L’évaluation générale de la biodiversité du Eswatini identifie la récolte non durable d’espèces végétales et animales, notamment celle liée aux usages médicinaux et à la production de charbon de bois, comme une pression sur la conservation . Ces activités ne ciblent pas toutes directement les lions, mais elles peuvent dégrader les habitats, réduire les proies ou accroître les contacts entre les populations et la faune sauvage.

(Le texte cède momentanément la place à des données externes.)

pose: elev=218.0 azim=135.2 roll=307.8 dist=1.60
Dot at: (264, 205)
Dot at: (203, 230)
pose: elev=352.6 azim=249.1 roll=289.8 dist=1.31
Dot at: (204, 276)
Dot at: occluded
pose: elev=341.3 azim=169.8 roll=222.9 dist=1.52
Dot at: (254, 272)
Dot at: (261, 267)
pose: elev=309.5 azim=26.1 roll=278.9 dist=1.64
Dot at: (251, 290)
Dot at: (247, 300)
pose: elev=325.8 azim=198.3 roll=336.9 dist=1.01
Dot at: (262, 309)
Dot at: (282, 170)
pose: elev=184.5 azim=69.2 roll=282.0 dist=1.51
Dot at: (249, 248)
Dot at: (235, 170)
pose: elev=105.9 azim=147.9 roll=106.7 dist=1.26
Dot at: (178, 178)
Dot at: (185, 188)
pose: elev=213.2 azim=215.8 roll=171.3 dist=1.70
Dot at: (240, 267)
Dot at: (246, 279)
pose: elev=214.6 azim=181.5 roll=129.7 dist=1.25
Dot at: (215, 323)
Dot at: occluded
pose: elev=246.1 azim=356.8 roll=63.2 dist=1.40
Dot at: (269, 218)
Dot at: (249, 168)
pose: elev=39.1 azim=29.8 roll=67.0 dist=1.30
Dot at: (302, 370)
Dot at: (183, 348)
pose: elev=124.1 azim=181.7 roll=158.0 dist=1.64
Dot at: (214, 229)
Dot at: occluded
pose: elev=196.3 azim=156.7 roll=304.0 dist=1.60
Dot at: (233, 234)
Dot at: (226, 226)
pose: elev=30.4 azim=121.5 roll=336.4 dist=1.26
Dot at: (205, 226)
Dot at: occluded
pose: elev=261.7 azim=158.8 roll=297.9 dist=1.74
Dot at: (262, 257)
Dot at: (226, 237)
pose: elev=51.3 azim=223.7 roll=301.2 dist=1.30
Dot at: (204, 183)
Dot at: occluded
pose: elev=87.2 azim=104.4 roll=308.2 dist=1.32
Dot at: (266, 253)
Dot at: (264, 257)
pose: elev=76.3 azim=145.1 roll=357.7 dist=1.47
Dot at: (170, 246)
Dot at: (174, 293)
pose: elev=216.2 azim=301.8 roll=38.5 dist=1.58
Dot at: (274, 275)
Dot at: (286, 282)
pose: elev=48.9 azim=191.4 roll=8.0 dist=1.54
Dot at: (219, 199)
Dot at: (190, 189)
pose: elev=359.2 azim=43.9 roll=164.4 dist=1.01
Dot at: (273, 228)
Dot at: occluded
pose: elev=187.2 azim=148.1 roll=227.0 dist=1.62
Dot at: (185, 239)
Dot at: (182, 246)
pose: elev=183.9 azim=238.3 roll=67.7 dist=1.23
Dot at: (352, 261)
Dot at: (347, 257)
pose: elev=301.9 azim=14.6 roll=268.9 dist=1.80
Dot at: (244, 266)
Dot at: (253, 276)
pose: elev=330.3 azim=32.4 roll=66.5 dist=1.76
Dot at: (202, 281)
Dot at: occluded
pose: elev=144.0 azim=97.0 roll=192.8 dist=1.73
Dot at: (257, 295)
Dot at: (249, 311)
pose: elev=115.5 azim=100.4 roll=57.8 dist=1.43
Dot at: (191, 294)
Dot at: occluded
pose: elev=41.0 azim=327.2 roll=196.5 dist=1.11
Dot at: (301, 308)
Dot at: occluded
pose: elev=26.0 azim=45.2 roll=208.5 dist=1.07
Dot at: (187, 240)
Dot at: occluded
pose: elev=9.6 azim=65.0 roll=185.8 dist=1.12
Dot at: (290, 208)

Évolution du climat et de l’environnement
Les recherches fournies identifient les feux de brousse, les espèces invasives, la dégradation des habitats et les changements d’utilisation des terres comme des pressions majeures sur la biodiversité du Eswatini . Les facteurs de stress liés au climat peuvent aggraver ces problèmes en affectant la disponibilité de l’eau, la végétation et les proies. Toutefois, les recherches disponibles ne permettent pas de quantifier l’effet spécifique du changement climatique sur les lions du Eswatini. Il convient donc de présenter cette relation probable comme un enjeu de gestion plutôt que comme une tendance nationale mesurée.
Que fait-on pour protéger les lions ?
Gestion des zones protégées
Les zones protégées restent le fondement de la conservation des lions au Eswatini. Le rapport de l’IUCN sur l’état des zones protégées et conservées recense 15 zones protégées couvrant 738 km², ainsi que huit sites désignés comme Other Effective Area-Based Conservation Measures, ou OECMs, en 2021. Ces OECMs couvraient environ 80 km² . Ces chiffres décrivent le réseau national de zones protégées et conservées, et non les habitats des lions en particulier.
Le projet Strengthening the National Protected Areas System a été mené au Eswatini de 2014 à 2021. En 2018, le PNUD a créé une catégorie pour les zones de conservation informelles et non classées officiellement, puis le projet a commencé à certifier certaines zones de conservation informelles comme OECMs en 2021 . Cette approche est pertinente pour les lions, car la conservation en dehors des parcs nationaux classiques peut contribuer à préserver les habitats et à créer des réseaux écologiques plus vastes, à condition que la gestion des sites soit efficace et démontrée.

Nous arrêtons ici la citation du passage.